Supplied passage -
▶
Valid References with Lifetimes

Lifetimes are another type of generic generic that has been used in the past.

Rather than ensuring that a type has the behavior we want lifetimes ensure that references are valid for as long as we need them to be.

Every reference in Rust has a lifetime, which is the scope that a reference is valid

A majority of the time references are implicit and inferred, like how types are inferred for the most part

We must only annotate types when multiple types are possible

The same concept can happen with lifetimes, where references could be related in a few different ways

Rust requires us to annotate the relationships using generic lifetime parameters to ensure the actual references used at runtime are valid

Annotating lifetimes is not a concept or feature that is in other programming languages

Preventing Dangling References with Lifetimes

The main aim of lifetimes is to prevent dangling references, this causes a program to reference data other than the data it's intended to reference

Here is an example that will not compile due to the value being referred to going out of scope, then the reference being invalid and being used elsewhere

fn main() {
    let r;

    {
        let x = 5;
        r = &x;
    }

    println!("r: {r}");
}

This is initialization is allowed because if yo try to use a variable with no value associated then Rust will throw a compile-time error.

This proves that rust does not allow or have a null type

in this code r has a reference to x but x goes out of scope, this makes r not be valid reference, this invalid reference is attempted to be used.
◀
Stated exercise 1 - Reproduce the stretch of the Rust lifetimes passage from "Lifetimes are another" through "them to be.".
Stated exercise 2 - In the Rust lifetimes passage, what is the main aim of lifetimes?
The lines after this passage come from a separate source.

Dataset content -
▶
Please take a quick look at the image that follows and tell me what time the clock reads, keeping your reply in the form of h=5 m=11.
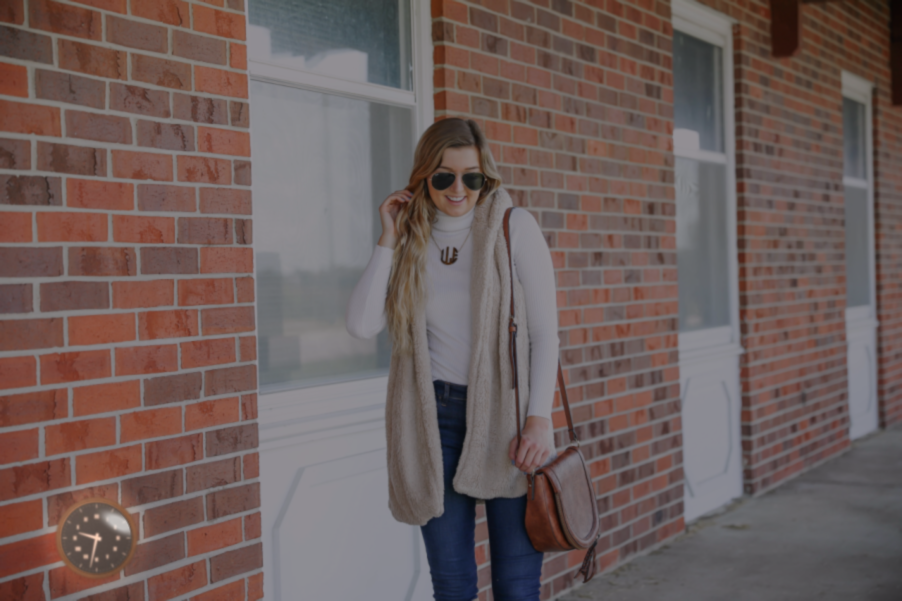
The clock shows h=9 m=32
◀
Written solution 1 -
Lifetimes are another type of generic generic that has been used in the past.

Rather than ensuring that a type has the behavior we want lifetimes ensure that references are valid for as long as we need them to be.

Written solution 2 - To prevent dangling references.